The 1997–98 Hong Kong First Division League season was the 87th since its establishment. The season began on 7 September 1997 and ended on 16 April 1998.

==First stage==

| Pos | Team | Pld | W | D | L | GF | GA | GD | Pts | Qualification or relegation |
| 1 | Instant-Dict | 14 | 11 | 2 | 1 | 42 | 15 | +27 | 35 | To Grand Final |
| 2 | Happy Valley | 14 | 9 | 2 | 3 | 34 | 15 | +19 | 29 | Championship Playoff |
| 3 | Sing Tao | 14 | 8 | 2 | 4 | 28 | 12 | +16 | 26 |
| 4 | South China | 14 | 8 | 2 | 4 | 30 | 25 | +5 | 26 |
| 5 | Yee Hope | 14 | 4 | 3 | 7 | 13 | 18 | −5 | 15 | Relegation Playoff |
| 6 | Rangers | 14 | 4 | 3 | 7 | 14 | 23 | −9 | 15 |
| 7 | Golden | 14 | 3 | 2 | 9 | 15 | 24 | −9 | 11 |
| 8 | Five-One-Seven | 14 | 1 | 0 | 13 | 9 | 53 | −44 | 3 |

==Second stage==

NB: Teams take points and goals halved from first phase.
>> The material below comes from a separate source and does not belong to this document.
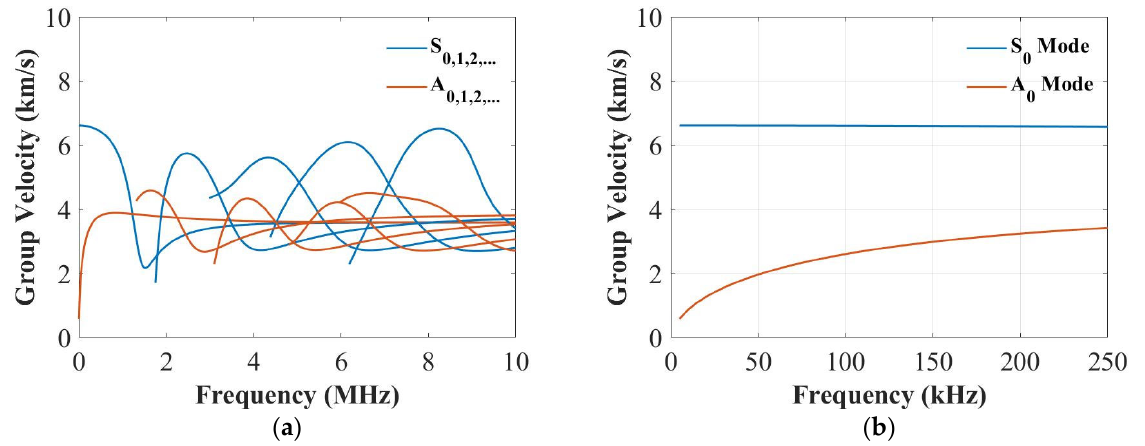
Figure 2. Dispersion curves for the group velocity from 0 to 10 MHz ( a ) and from 0 to 250 kHz ( b ) for the 2 mm thick panel.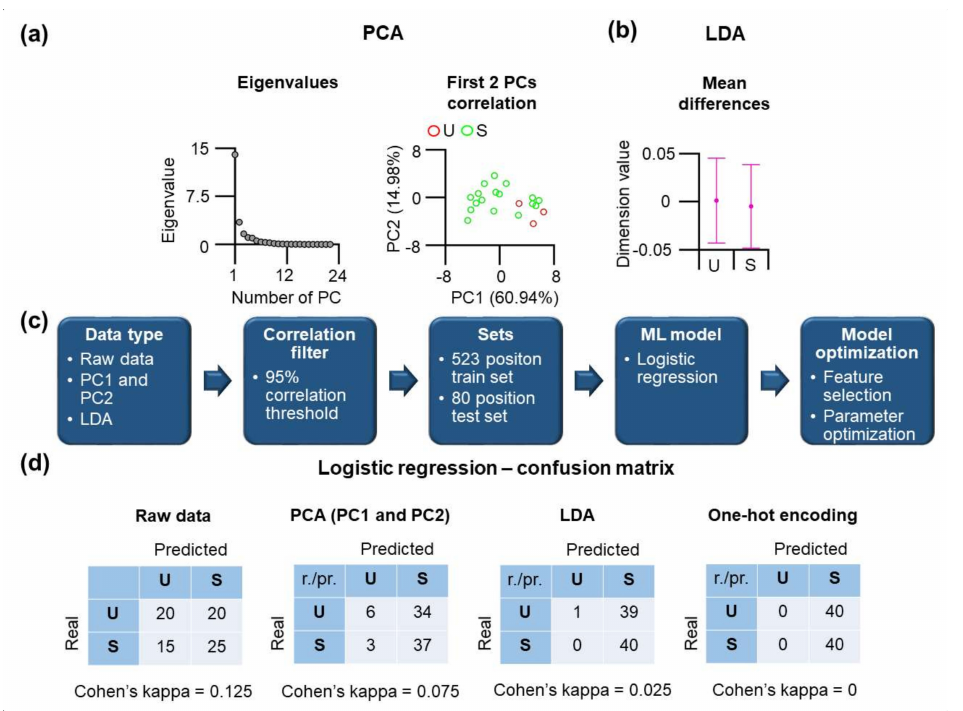
Figure 2. Application of PCA, LDA, and logistic regression methods to classify residues at 1 aa window size. ( a ) The PCA method. Eigenvalues of all PCs (left) and the plot (right) of PC1 (60.94% of total variance) versus PC2 (14.98% of the total variance). ( b ) Mean differences of dimension values between U and S classes were obtained by the LDA method. ( c ) The workflow for predictive machine learning model using logistic regression method at 1 aa window size. ( d ) Confusion matrix of logistic regression prediction using four different data types (raw data, first two PCs, LDA data, one-hot encoding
GF and GA is rounded.

===Championship playoff===

| Pos | Team | Pld | W | D | L | GF | GA | GD | Pts | Qualification |
| 1 | Instant-Dict | 6 | 3 | 0 | 3 | 33 | 18 | +15 | 26.5 | To Grand Final |
| 2 | South China | 6 | 4 | 1 | 1 | 32 | 27 | +5 | 26 |  |
| 3 | Happy Valley | 6 | 1 | 2 | 3 | 28 | 21 | +7 | 19.5 |
| 4 | Sing Tao | 6 | 1 | 3 | 2 | 22 | 17 | +5 | 19 |

===Relegation playoff===

| Pos | Team | Pld | W | D | L | GF | GA | GD | Pts | Relegation |
| 5 | Rangers | 6 | 3 | 2 | 1 | 21 | 22 | −1 | 18.5 |  |
| 6 | Yee Hope | 6 | 2 | 3 | 1 | 18 | 18 | 0 | 16.5 |
| 7 | Golden | 6 | 2 | 3 | 1 | 17 | 21 | −4 | 14.5 | Relegation to Second Division by rules, but retained in the First Division |
| 8 | Five-One-Seven | 6 | 0 | 2 | 4 | 12 | 42 | −30 | 3.5 | Relegation to Second Division |

==Final==
No final was played as Instant-Dict granted the champion in both stages, and automatically became the overall champion. The runner-up in the Champion Playoff, South China, was awarded the overall runners-up.